Coursera Research Project
The team at Airbnb is trying to increase their profits from their rentals across the US. To do this, they want to explore what factors encourage renters to pay more for a particular listing. Is it the location? Walkability? The property's ratings?
They want me to provide insights and recommendations by analyzing a dataset containing information on current rental prices, rental locations, and a slew of other details. The team will use my analysis in the future to provide property owners with a suggested price to charge renters. This feature will help hosts (and Airbnb) maximize their profits from each listing.
- Explore the prices of current Airbnb listings
- Determine important factors that may influence the price of listings
- Provide analytic insights and data-driven recommendations
My task, as an entry-level analyst, will be to conduct an exploratory data analysis to investigate if there are any patterns or themes that may influence the pricing of rentals on Airbnb. To do this, I will load, clean, process, analyze, and visualize data. I will also pose questions, and seek to answer them meaningfully using the dataset provided.
In this project, we'll use data from Airbnb's New York City dataset (attached below).
Recommendations including report and dashboard are to be delivered by Jan. 12, 2023
- Listings located in Manhattan will have higher average prices.
- Entire home/apt listings should have higher prices compared to single rooms.
- Having more reviews implies higher occupancy or demand which should correlate to its price.
Location:
- Does location affect price?
- Downtown? Proximity to waterfront? Attractions?
Size:
- Does the size of the rental have any effect?
Occupancy:
- Does availability affect prices?
- What the minimum nights allowed?
Quality:
- Does the number and sentiment of reviews affect the listing price?
Establish what data needs to be collected, how it will be stored, and what tools will be used to collect, store, clean, analyze, visualize, and share my insights.
Current and historical Airbnb listings data.
How will the data be collected and stored?
Dataset is internal and is available for download here via Inside Airbnb.
Upon extraction, the data will be cleaned in Python and then loaded to a MySQL database.
Python
- Jupyter Notebooks
- Pandas
- Plotly
- SQLAlchemy
- os
- pymysql
- Ipython-sql (SQL Magic)
SQL
- MySQL
Check data types.
Check for duplicates and missing values.
Check the column labels.
Load the cleaned dataset to the database.
Verify the structure, schema, and metadata of the database and tables.

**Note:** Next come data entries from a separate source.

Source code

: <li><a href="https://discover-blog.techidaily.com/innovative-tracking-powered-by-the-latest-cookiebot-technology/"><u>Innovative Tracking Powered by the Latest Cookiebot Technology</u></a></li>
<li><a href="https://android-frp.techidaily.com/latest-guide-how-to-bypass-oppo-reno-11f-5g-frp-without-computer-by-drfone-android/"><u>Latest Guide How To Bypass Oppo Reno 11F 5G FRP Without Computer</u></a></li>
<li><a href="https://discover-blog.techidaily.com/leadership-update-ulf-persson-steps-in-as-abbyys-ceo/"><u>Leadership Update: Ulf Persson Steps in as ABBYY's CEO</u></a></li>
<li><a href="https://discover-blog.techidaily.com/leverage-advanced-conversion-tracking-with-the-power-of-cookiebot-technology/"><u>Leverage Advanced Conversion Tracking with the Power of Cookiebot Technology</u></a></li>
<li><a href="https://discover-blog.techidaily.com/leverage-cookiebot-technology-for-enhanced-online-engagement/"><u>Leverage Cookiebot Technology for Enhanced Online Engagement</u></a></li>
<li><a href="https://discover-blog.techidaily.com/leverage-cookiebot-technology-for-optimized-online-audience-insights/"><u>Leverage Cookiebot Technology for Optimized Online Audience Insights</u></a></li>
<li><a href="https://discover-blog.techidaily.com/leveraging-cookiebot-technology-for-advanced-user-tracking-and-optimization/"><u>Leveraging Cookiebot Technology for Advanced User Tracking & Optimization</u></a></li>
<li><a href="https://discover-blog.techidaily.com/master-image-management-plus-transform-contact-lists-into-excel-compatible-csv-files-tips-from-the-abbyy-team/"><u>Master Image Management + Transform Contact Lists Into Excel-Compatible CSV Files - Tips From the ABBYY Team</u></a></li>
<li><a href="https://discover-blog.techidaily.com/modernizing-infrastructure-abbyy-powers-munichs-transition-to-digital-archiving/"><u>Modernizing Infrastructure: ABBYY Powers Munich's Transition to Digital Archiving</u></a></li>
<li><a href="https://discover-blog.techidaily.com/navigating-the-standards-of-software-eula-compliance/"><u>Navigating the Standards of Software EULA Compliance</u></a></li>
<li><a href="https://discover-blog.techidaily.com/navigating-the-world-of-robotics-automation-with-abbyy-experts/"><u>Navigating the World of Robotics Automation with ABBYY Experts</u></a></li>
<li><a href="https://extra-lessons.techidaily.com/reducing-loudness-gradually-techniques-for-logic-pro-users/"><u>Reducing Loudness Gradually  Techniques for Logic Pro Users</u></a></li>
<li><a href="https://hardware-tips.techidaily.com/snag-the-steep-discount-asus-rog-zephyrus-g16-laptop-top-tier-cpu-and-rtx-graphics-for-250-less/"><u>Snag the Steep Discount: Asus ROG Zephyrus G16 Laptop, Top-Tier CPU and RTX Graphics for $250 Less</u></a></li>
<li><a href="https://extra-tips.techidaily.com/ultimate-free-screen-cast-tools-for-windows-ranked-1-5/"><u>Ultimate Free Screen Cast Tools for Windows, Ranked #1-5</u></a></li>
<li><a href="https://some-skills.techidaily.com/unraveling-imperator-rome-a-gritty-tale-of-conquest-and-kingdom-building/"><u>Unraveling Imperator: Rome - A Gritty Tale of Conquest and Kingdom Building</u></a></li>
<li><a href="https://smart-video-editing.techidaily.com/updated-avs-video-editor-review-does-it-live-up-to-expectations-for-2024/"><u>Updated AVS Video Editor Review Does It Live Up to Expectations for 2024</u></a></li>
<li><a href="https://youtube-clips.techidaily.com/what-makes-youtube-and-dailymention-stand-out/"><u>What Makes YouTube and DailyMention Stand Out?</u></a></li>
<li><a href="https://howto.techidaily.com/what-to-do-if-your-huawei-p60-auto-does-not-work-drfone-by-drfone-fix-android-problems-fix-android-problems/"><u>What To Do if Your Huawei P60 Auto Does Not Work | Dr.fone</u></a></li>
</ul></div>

Uncover trends and patterns in the data that will help vendors, and Airbnb, maximize profits by listing their rental at the best price based on its features. Descriptive statistics will show past patterns and trends based on the listing's features. Will lay the framework for training machine learning models that provide a suggested rental price. Graph images located here.
Design a presentation and dashboard to be delivered to stakeholders. Report will summarize the data analysis steps I undertook along with an explanation. My recommendations will be used to design a feature for renters that suggests a listing price based on the features of the rental.
Link to the Tableau dashboard and Html file here
Python
- Jupyter Notebooks
- Plotly
- Dash
Visualization Software
- Tableau
Note: Tableau chosen over Power BI for its ease of sharing publicly. Note: May use Plotly-Dash for dashboarding.